Bataille d’Issos,
333 av. J.-C.

Il faisait frais ce matin-là, et de la buée sortait des naseaux de Paxos, le cheval de Parménion. Le ciel était d’un gris terne et la brume en provenance de la mer recouvrait le camp, assourdissant les bruits de l’infanterie macédonienne qui se mettait en formation. Le strategos attacha sa jugulaire en observant ses hommes.

Cinq jours durant, les Macédoniens avaient marché au sud, dans le but manifeste de fuir l’armée de Darius. Mais, dans la faible lueur de l’aube, ils venaient subitement de rebrousser chemin, remontant un étroit défilé rocailleux en direction du nord.

Le campement n’était distant que de quatre ou cinq milles, aussi Parménion progressait-il prudemment à la tête de la colonne.

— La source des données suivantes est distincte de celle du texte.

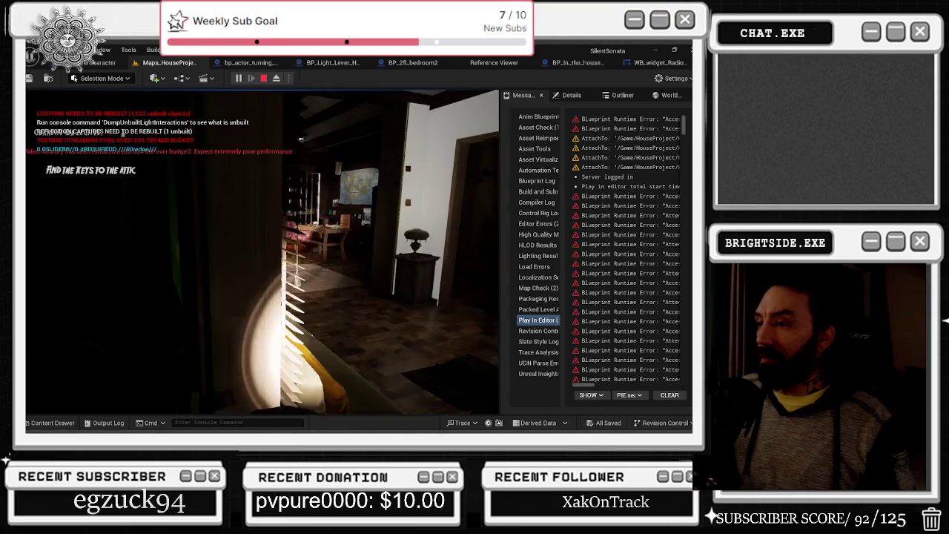
{"action": "key", "text": "w"}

Alexandre se tenait à ses côtés. Tout au long de la nuit, le Spartiate avait recoupé les rapports de ses éclaireurs chargés de surveiller les positions ennemies. Croyant que l’envahisseur s’enfuyait devant lui, Darius avait fini par se montrer imprudent. Forte de plus de deux cent mille hommes, son armée campait près d’un cours d’eau au sud de la ville d’Issos. C’était là que le strategos avait décidé de provoquer l’affrontement ; la plaine choisie par le grand roi ne faisait guère plus d’un mille de large, et les Perses auraient donc beaucoup de mal à encercler les Macédoniens.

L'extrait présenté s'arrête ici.